* **Exercise brief**
Every line of the material below should be output exactly as written, with the images skipped.

* **Records shown**

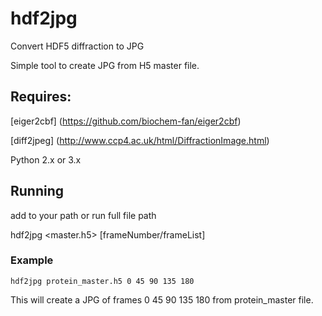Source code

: # hdf2jpg
Convert HDF5 diffraction to JPG 


Simple tool to create JPG from H5 master file. 

## Requires:

[eiger2cbf] (https://github.com/biochem-fan/eiger2cbf)

[diff2jpeg] (http://www.ccp4.ac.uk/html/DiffractionImage.html)

Python 2.x or 3.x


## Running 

add to your path or run full file path 

hdf2jpg <master.h5> [frameNumber/frameList]

### Example

```hdf2jpg protein_master.h5 0 45 90 135 180```

This will create a JPG of frames 0 45 90 135 180 from protein_master file. 
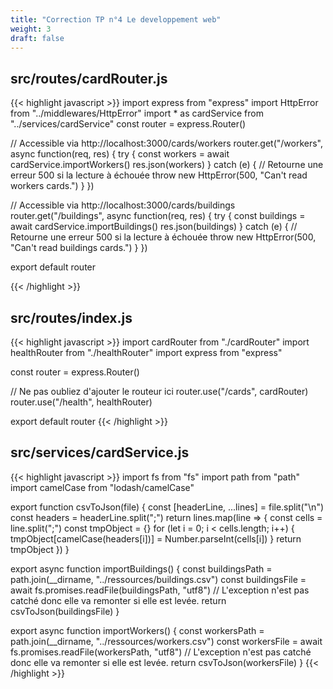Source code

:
 ```yaml
---
title: "Correction TP n°4 Le developpement web"
weight: 3
draft: false
---
```


## src/routes/cardRouter.js

{{< highlight javascript >}}
import express from "express"
import HttpError from "../middlewares/HttpError"
import * as cardService from "../services/cardService"
const router = express.Router()

// Accessible via http://localhost:3000/cards/workers
router.get("/workers", async function(req, res) {
  try {
    const workers = await cardService.importWorkers()
    res.json(workers)
  } catch (e) {
    // Retourne une erreur 500 si la lecture à échouée
    throw new HttpError(500, "Can't read workers cards.")
  }
})

// Accessible via http://localhost:3000/cards/buildings
router.get("/buildings", async function(req, res) {
  try {
    const buildings = await cardService.importBuildings()
    res.json(buildings)
  } catch (e) {
    // Retourne une erreur 500 si la lecture à échouée
    throw new HttpError(500, "Can't read buildings cards.")
  }
})

export default router

{{< /highlight >}}

## src/routes/index.js

{{< highlight javascript >}}
import cardRouter from "./cardRouter"
import healthRouter from "./healthRouter"
import express from "express"

const router = express.Router()

// Ne pas oubliez d'ajouter le routeur ici
router.use("/cards", cardRouter)
router.use("/health", healthRouter)

export default router
{{< /highlight >}}

## src/services/cardService.js

{{< highlight javascript >}}
import fs from "fs"
import path from "path"
import camelCase from "lodash/camelCase"

export function csvToJson(file) {
  const [headerLine, ...lines] = file.split("\n")
  const headers = headerLine.split(";")
  return lines.map(line => {
    const cells = line.split(";")
    const tmpObject = {}
    for (let i = 0; i < cells.length; i++) {
      tmpObject[camelCase(headers[i])] = Number.parseInt(cells[i])
    }
    return tmpObject
  })
}

export async function importBuildings() {
  const buildingsPath = path.join(__dirname, "../ressources/buildings.csv")
  const buildingsFile = await fs.promises.readFile(buildingsPath, "utf8")
  // L'exception n'est pas catché donc elle va remonter si elle est levée.
  return csvToJson(buildingsFile)
}

export async function importWorkers() {
  const workersPath = path.join(__dirname, "../ressources/workers.csv")
  const workersFile = await fs.promises.readFile(workersPath, "utf8")
  // L'exception n'est pas catché donc elle va remonter si elle est levée.
  return csvToJson(workersFile)
}
{{< /highlight >}}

* **Response to this exercise**
Source code

: # hdf2jpg
Convert HDF5 diffraction to JPG 


Simple tool to create JPG from H5 master file. 

## Requires:

[eiger2cbf] (https://github.com/biochem-fan/eiger2cbf)

[diff2jpeg] (http://www.ccp4.ac.uk/html/DiffractionImage.html)

Python 2.x or 3.x


## Running 

add to your path or run full file path 

hdf2jpg <master.h5> [frameNumber/frameList]

### Example

```hdf2jpg protein_master.h5 0 45 90 135 180```

This will create a JPG of frames 0 45 90 135 180 from protein_master file. 
Source code

:
 ```yaml
---
title: "Correction TP n°4 Le developpement web"
weight: 3
draft: false
---
```


## src/routes/cardRouter.js

{{< highlight javascript >}}
import express from "express"
import HttpError from "../middlewares/HttpError"
import * as cardService from "../services/cardService"
const router = express.Router()

// Accessible via http://localhost:3000/cards/workers
router.get("/workers", async function(req, res) {
  try {
    const workers = await cardService.importWorkers()
    res.json(workers)
  } catch (e) {
    // Retourne une erreur 500 si la lecture à échouée
    throw new HttpError(500, "Can't read workers cards.")
  }
})

// Accessible via http://localhost:3000/cards/buildings
router.get("/buildings", async function(req, res) {
  try {
    const buildings = await cardService.importBuildings()
    res.json(buildings)
  } catch (e) {
    // Retourne une erreur 500 si la lecture à échouée
    throw new HttpError(500, "Can't read buildings cards.")
  }
})

export default router

{{< /highlight >}}

## src/routes/index.js

{{< highlight javascript >}}
import cardRouter from "./cardRouter"
import healthRouter from "./healthRouter"
import express from "express"

const router = express.Router()

// Ne pas oubliez d'ajouter le routeur ici
router.use("/cards", cardRouter)
router.use("/health", healthRouter)

export default router
{{< /highlight >}}

## src/services/cardService.js

{{< highlight javascript >}}
import fs from "fs"
import path from "path"
import camelCase from "lodash/camelCase"

export function csvToJson(file) {
  const [headerLine, ...lines] = file.split("\n")
  const headers = headerLine.split(";")
  return lines.map(line => {
    const cells = line.split(";")
    const tmpObject = {}
    for (let i = 0; i < cells.length; i++) {
      tmpObject[camelCase(headers[i])] = Number.parseInt(cells[i])
    }
    return tmpObject
  })
}

export async function importBuildings() {
  const buildingsPath = path.join(__dirname, "../ressources/buildings.csv")
  const buildingsFile = await fs.promises.readFile(buildingsPath, "utf8")
  // L'exception n'est pas catché donc elle va remonter si elle est levée.
  return csvToJson(buildingsFile)
}

export async function importWorkers() {
  const workersPath = path.join(__dirname, "../ressources/workers.csv")
  const workersFile = await fs.promises.readFile(workersPath, "utf8")
  // L'exception n'est pas catché donc elle va remonter si elle est levée.
  return csvToJson(workersFile)
}
{{< /highlight >}}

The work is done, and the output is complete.